* Assignment 1: In the passage below on life after college, what exam must be taken before applying to MA and PhD programs?
* Assignment 2: Resume the passage below on life after college, beginning after its final sentence.

* Extract provided:
== Segment start ==
Relax. Plenty of people are in this position. For those that aren't, skip ahead to the next few sections, on discrete fields. For those that are - concentrate on finding a job and an apartment. It's probably easiest to look in New York and/or the city where your parents live. Try to pool together with your friends to share a pad. Your first job doesn't necessarily have to be related to anything you think you want to do. Nor does it have to be prestigious, necessarily: many recent Ivy League alums work crap jobs as menial-labor assistants, paid interns, or temps. Use this period - the first time in living memory without homework - to muse on what you want from the rest of your life.
Also known as grad school.
Long nights in Butler failed to deter you, and you want to stay in and/or go back to the Ivory Tower? You'll need to start applying to MA and PhD programs... and for that you'll need to take the GREs.
Preparing for the GREs
Basic math, but esoteric vocab. Study the dictionary.
These prestigious fellowships award you entrance and tuition to top grad programs (and can later be used as "door openers" for further opportunities). Apply via the Fellowships Office.
== Segment end ==
* Given entries:
== Segment start ==
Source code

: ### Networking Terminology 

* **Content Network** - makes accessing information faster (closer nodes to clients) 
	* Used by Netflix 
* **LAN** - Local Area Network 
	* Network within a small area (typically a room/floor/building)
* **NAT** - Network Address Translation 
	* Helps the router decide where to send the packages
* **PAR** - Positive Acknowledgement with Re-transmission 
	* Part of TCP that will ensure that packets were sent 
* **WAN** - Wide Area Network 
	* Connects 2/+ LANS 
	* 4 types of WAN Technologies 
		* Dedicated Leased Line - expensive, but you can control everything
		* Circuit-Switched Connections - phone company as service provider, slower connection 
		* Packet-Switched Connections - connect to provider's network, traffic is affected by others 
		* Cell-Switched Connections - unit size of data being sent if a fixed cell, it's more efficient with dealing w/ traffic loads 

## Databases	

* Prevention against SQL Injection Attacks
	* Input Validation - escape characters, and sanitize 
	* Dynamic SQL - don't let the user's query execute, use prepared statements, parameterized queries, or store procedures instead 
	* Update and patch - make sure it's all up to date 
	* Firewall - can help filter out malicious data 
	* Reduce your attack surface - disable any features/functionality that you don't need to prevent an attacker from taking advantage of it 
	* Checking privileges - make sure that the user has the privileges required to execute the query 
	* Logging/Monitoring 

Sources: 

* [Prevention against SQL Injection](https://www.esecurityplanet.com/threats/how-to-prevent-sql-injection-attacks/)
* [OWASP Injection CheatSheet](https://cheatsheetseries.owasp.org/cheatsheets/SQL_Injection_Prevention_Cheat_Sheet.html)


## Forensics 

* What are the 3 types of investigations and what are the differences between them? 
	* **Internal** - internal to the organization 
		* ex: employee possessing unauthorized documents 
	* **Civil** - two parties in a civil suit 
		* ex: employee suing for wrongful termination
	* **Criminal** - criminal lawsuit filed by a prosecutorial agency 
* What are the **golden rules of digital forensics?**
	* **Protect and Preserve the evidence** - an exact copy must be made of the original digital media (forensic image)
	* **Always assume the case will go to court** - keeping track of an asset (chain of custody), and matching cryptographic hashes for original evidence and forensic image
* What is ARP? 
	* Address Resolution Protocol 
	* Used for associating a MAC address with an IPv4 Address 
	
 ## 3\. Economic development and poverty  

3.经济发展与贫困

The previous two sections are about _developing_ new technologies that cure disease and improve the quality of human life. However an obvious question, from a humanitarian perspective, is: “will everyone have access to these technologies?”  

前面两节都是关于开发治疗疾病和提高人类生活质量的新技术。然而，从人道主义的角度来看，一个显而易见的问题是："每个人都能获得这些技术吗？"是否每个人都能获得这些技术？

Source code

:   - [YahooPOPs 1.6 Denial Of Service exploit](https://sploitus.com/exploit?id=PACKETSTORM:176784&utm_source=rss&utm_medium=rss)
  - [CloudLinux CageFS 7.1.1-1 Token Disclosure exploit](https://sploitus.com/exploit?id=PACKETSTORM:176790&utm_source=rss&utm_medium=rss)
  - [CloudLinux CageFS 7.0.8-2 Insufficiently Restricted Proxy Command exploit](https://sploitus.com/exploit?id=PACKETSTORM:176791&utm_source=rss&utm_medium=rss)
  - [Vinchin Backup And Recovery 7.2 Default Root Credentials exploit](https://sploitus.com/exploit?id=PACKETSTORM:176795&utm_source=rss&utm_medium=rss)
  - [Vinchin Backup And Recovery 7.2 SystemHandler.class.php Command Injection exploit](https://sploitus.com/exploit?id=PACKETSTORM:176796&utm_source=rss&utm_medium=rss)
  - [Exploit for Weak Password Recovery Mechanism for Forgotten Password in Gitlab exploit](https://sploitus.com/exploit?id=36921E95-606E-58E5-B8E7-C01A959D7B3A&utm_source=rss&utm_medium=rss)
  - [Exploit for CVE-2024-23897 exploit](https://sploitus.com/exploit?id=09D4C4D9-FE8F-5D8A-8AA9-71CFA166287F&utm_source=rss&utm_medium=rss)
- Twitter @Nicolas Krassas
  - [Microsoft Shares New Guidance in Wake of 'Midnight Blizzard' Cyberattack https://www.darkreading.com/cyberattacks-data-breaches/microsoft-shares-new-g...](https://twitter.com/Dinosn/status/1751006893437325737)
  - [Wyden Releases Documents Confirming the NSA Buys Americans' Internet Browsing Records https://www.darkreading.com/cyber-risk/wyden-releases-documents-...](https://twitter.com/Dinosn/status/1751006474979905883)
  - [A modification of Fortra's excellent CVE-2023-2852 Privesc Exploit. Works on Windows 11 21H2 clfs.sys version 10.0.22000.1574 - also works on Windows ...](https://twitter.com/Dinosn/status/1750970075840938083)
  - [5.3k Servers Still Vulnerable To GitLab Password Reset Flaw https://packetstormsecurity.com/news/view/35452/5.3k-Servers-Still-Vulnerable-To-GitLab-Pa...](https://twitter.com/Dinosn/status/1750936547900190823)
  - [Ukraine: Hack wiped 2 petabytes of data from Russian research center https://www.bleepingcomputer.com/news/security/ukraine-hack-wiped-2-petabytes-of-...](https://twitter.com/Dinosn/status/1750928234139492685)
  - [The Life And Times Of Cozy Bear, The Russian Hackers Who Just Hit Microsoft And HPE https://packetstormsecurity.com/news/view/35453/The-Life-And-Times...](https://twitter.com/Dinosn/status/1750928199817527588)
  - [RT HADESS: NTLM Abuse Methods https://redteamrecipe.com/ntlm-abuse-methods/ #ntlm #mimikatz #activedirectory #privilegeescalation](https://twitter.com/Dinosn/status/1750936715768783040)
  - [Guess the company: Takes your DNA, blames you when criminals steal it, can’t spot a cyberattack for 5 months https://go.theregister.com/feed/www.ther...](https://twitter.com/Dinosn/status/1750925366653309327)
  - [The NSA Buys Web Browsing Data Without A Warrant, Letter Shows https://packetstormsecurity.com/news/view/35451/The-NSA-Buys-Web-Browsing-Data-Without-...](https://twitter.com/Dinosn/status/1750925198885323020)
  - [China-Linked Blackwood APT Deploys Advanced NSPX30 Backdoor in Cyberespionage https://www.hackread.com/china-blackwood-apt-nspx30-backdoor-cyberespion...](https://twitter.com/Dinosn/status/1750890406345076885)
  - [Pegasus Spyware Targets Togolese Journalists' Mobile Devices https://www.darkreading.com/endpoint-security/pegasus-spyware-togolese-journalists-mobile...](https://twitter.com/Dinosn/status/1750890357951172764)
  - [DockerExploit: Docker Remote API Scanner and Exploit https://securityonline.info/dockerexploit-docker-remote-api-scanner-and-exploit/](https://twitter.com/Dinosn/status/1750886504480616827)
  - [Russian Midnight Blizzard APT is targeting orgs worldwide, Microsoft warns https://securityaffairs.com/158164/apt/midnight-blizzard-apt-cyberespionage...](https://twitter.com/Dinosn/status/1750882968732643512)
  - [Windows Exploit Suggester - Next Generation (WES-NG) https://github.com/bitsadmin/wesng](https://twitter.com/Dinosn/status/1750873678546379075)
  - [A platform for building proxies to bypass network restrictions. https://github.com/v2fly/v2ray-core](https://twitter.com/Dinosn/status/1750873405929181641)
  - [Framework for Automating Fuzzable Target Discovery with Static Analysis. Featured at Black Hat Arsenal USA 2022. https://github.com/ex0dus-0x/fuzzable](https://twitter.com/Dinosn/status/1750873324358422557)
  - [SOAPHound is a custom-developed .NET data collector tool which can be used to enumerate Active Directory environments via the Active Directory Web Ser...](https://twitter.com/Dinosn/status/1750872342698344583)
== Segment end ==
* Response box 1: The GREs.

* Response box 2:
- Rhodes- the most prestigious of all; awards two years of study at Oxford
- Marshall- awards two years at Oxford or Cambridge
- Fulbright- awards one year of independent study abroad
- Truman- awards grad school tuition
- Kellett- specific to Columbia College, awards two years at Oxford or Cambridge
- Doctorow - specific to Columbia College, awards one year of study at St. Edmund Hall, Oxford
- Carman - specific to Columbia College, awards funding for one year of study in your graduate program
Contrary to popular belief, a good GRE score is a necessary (and sometimes not even necessary) but far from sufficient condition to admission into a PhD program. Your personal statement, transcript, and recommendations will be far more important. Departments, who conduct admissions at the graduate level, are looking for someone enthusiastic about the subject who meshes with the faculty at that school. With that in mind...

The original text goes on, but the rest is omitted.